For the Fall 2006 semester, as Visiting Distinguished Writer, Anne is teaching an undergraduate course on Autobiographical Writing, and a Graduate Fiction Workshop. Anne enjoys teaching from the different points of view each of these courses allow—the more composition-based perspective that the autobiography course requires, and the freer range afforded by the graduate course. Of her experience teaching at UHM, Anne says, "It has been a great opportunity to be part of such a vibrant and wonderful university. The students are great and I love teaching them—I have learned so much myself." She finds that the cross-section of cultures from which the students come make the classroom environment a rich one that gives her a window into local culture. She further finds that the students "have some great stories to tell, and great ways of telling them—their use of language is wonderful. Now people just have to go and read them."

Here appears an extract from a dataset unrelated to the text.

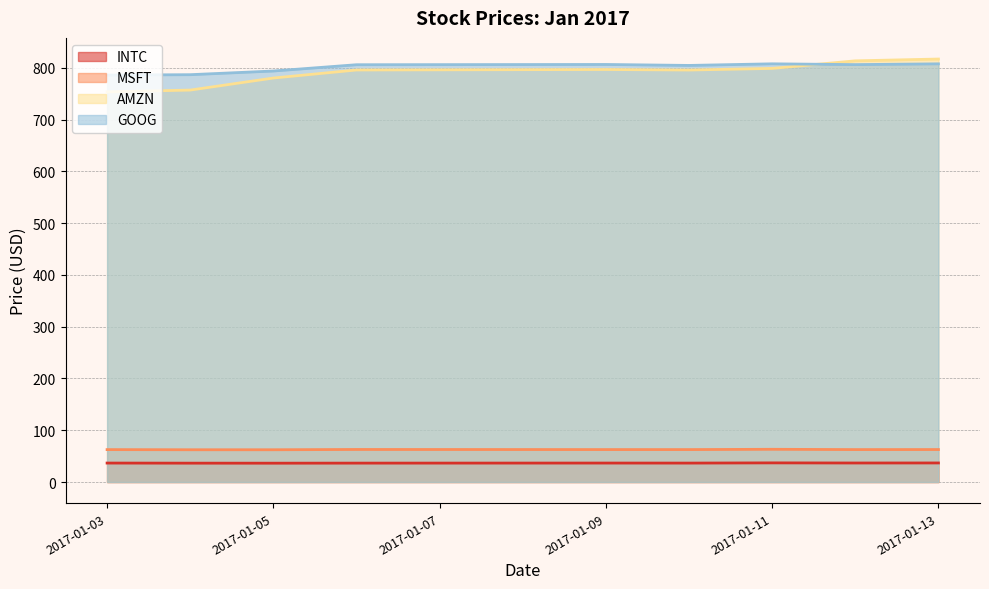

The INTC series shows 36.6 at 2017-01-03. True or false?

True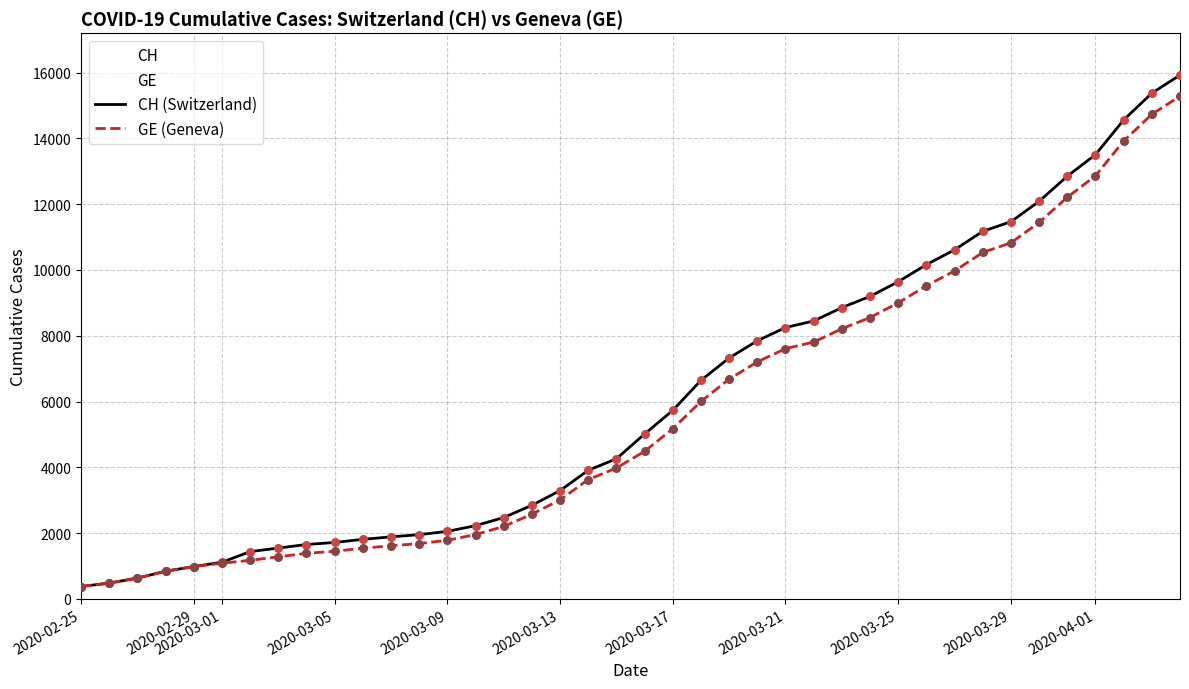

What are all the series names shown in the legend?

CH, GE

Anne's students are as enthusiastic about her as she is about them. Undergraduate Marika Staff says, "Anne Kennedy inspires. She is compassionate, delicate, clever and receptive. Her classroom is an open and inviting atmosphere. She leads with a gentle though shrewd word, and always asks for the best from her students." MA student Chelsey Kojima concurs: "What makes Professor Kennedy’s class stand out for me is her sincere dedication to help her students succeed.  She has a strong desire to help students develop their own passions, voice, and style.  That is what makes her a truly great professor: her ability to see the best in all students." For PhD student Michelle Shin, "Prof. Kennedy is an exemplary teacher for a multitude of reasons, but especially due to her close attention to detail.  She both dissects stories and analyzes the various elements, plot, character, voice, etc. and covers abstract ideas and themes within a piece in order to achieve the best possible effect.  She is very resourceful and always gives us interesting essays or tips to read and assigns writing exercises that require us to get out of our personal writer bubbles and practice a range of techniques.  This class isn’t about catering to what you already know, it is about expanding that knowledge to produce the best possible writers that we can be."

As Michelle's comments indicate, as a teacher, Anne enriches her writing workshops with directed reading and analysis. A great believer in using writing exercises as a way to hone particular skills, she also insists that her students read broadly and deeply: "You can't be a writer without being a reader. Every writer I know is a voracious reader." Anne has designed her graduate course to ensure that what her students read will be relevant to them. In consultation with Anne, each student develops a tailored list of readings that both address her or his own particular aims and that also reflect contemporary approaches and possibilities. Anne finds that Hawaii literature by writers such as Rodney Morales and Gary Pak provides particularly important models for students.

It is not only Hawai'i literature that Anne appreciates. She and her husband Robert Sullivan (a faculty member in the UHM English Department since 2003), and their two children Temuera (age 13) and Eileen (age 10) enjoy living in Mānoa Valley and feeling themselves part of a community. As Anne explains, "I love the way there is a neighborhood existence going on around the university—the schools, the library, the university, the shopping, everything is in proximity, and it's nice to see the same people everyday—it's really a privilege." But as her neighbors, students, and colleagues would agree, the privilege belongs to those of us who are getting to know Anne Kennedy as a writer, teacher, and community member.